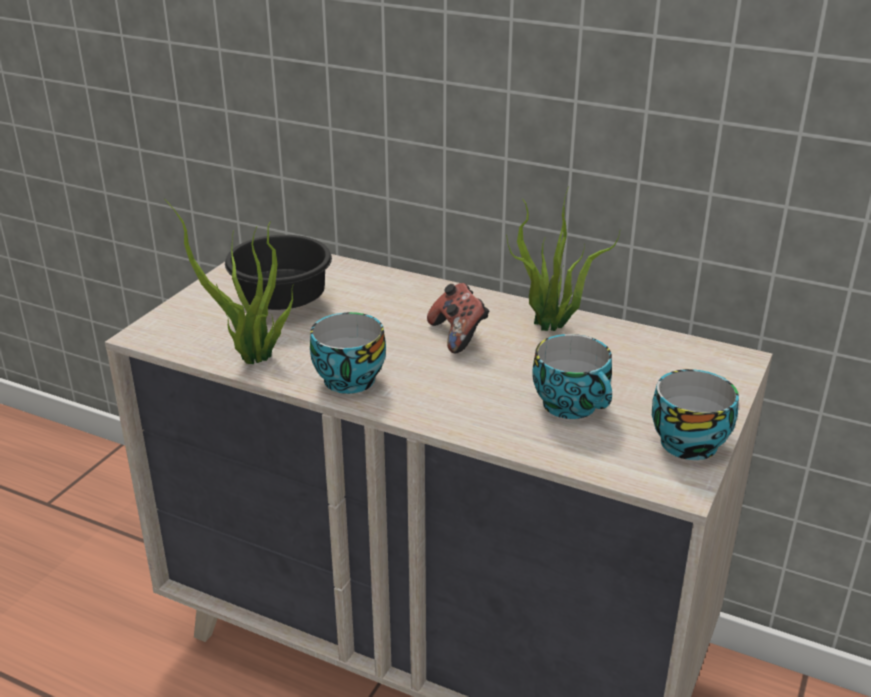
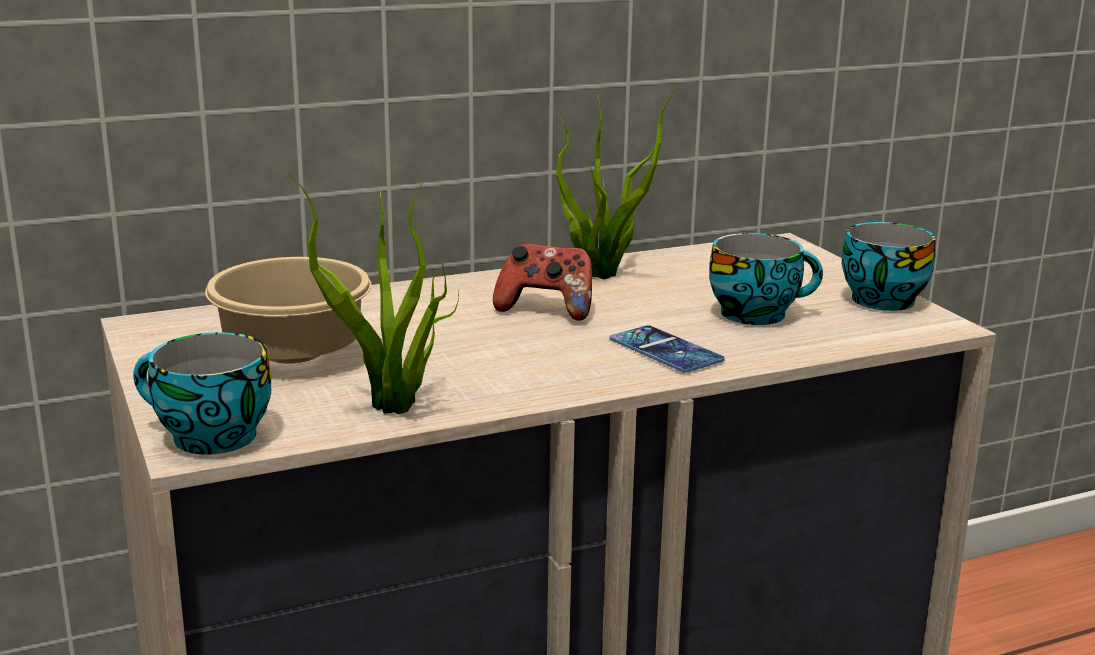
camera: 50 degrees left, 10 degrees down
(285, 302) = (298, 354): black bowl -> beige bowl
(345, 378) = (532, 379): cup -> cup (207, 438)
(455, 400) = (665, 350): none -> phone

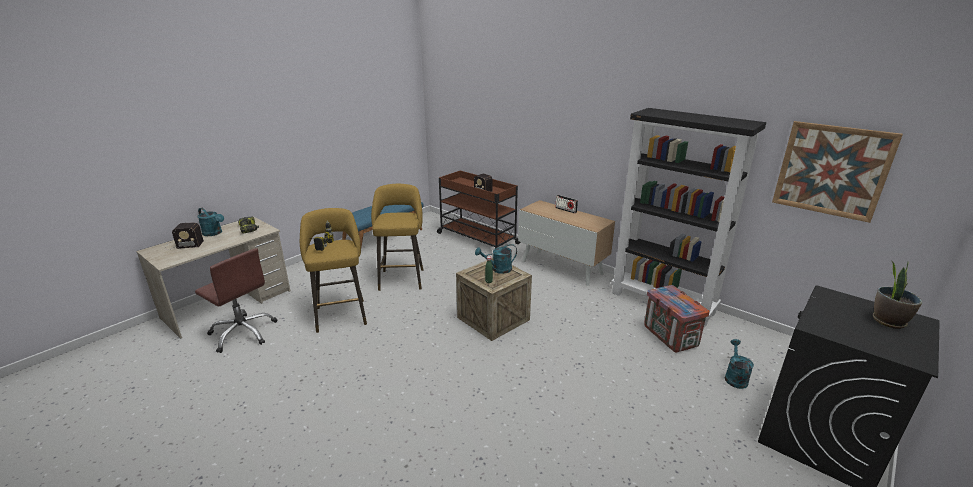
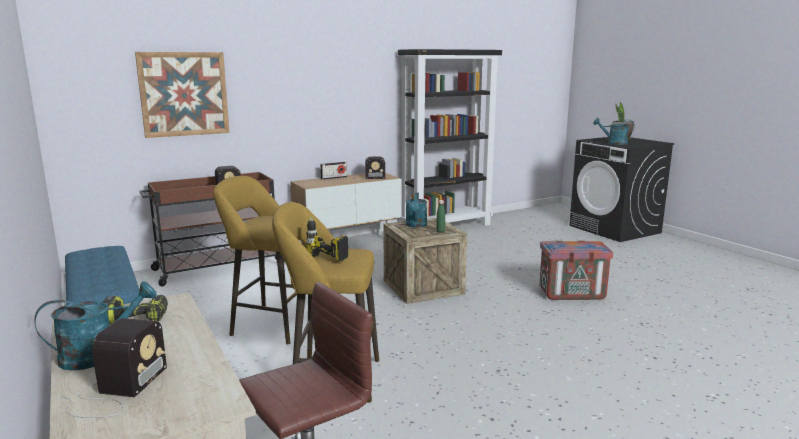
camera: 70 degrees left, 10 degrees down
(583, 220) = (368, 177): none -> radio
(670, 337) = (497, 235): crate -> crate (572, 293)
(735, 377) = (553, 232): turquoise watering can -> turquoise watering can (613, 143)
(832, 170) = (514, 79): picture -> picture (184, 94)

****************

● **INSTRUCTIONS TO FOLLOW**
Apply a filter to the listing above so that only lines with "left" are kept, and copy those lines.

● **SOLUTION FOR THIS PROBLEM**
camera: 50 degrees left, 10 degrees down
camera: 70 degrees left, 10 degrees down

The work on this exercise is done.